Jack Diarra

Personal information
- Full name: Jack Pantoulou Diarra
- Date of birth: 16 June 2006 (age 20)
- Place of birth: Ouagadougou, Burkina Faso
- Height: 1.74 m (5 ft 9 in)
- Position: Winger

Team information
- Current team: Al Ittihad Tripoli

Youth career
- Salitas

Senior career*
- Years: Team / Apps / (Gls)
- 2023–2025: Salitas / 36 / (14)
- 2025–2026: Espérance de Tunis / 9 / (2)
- 2025: → AS Soliman (loan) / 9 / (2)
- 2026–: Al Ittihad Tripoli / 0 / (0)

International career^{‡}
- 2023: Burkina Faso U17 / 6 / (2)
- 2026–: Burkina Faso / 1 / (0)

= Jack Diarra =

Burkinabe footballer (born 2006)

Jack Pantoulou Diarra (born 16 June 2006) is a Burkinabe professional footballer who plays as a winger for Libyan Premier League club Al Ittihad Tripoli and the Burkina Faso national team.

==Club career==
Diarra is a youth product of the Burkinabe club Salitas, scoring 14 goals in 36 games with them to start his senior career.

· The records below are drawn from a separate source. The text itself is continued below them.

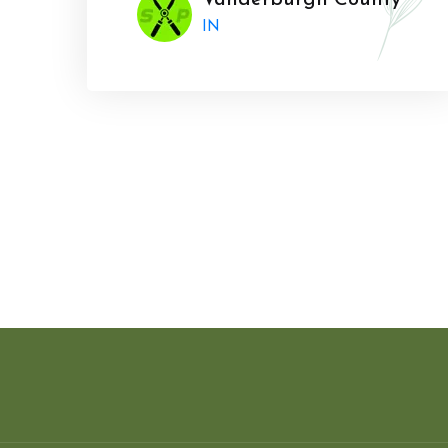
Vanderburgh County
IN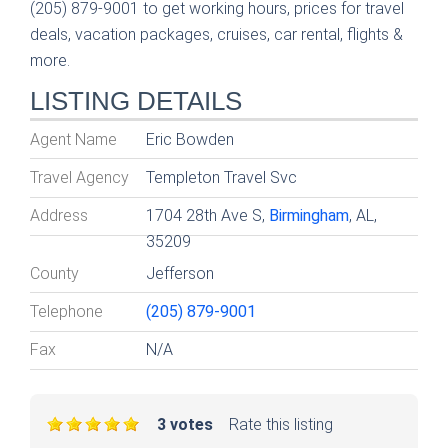
(205) 879-9001 to get working hours, prices for travel
deals, vacation packages, cruises, car rental, flights &
more.
LISTING DETAILS
Agent Name
Eric Bowden
Travel Agency
Templeton Travel Svc
Address
1704 28th Ave S,
Birmingham
, AL,
35209
County
Jefferson
Telephone
(205) 879-9001
Fax
N/A
3 votes
Rate this listing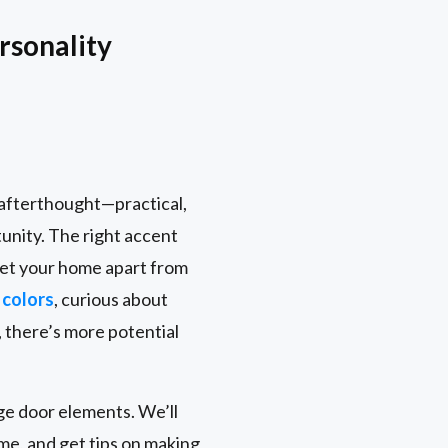
rsonality
n afterthought—practical,
tunity. The right accent
 set your home apart from
 colors
, curious about
 there’s more potential
age door elements. We’ll
me, and get tips on making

On 14 June 2025, transferred to Tunisian Ligue Professionnelle 1 club Espérance de Tunis on a contract until 2028. On 25 September 2025, he joined AS Soliman on a season-long loan. On 18 December 2025, his loan was cut short and he returned to Espérance.

==International career==
Diarra was part of the Burkina Faso U17s for the 2023 U-17 Africa Cup of Nations and the 2023 FIFA U-17 World Cup. He was called up to the Burkina Faso national team for a set of friendlies in March 2026.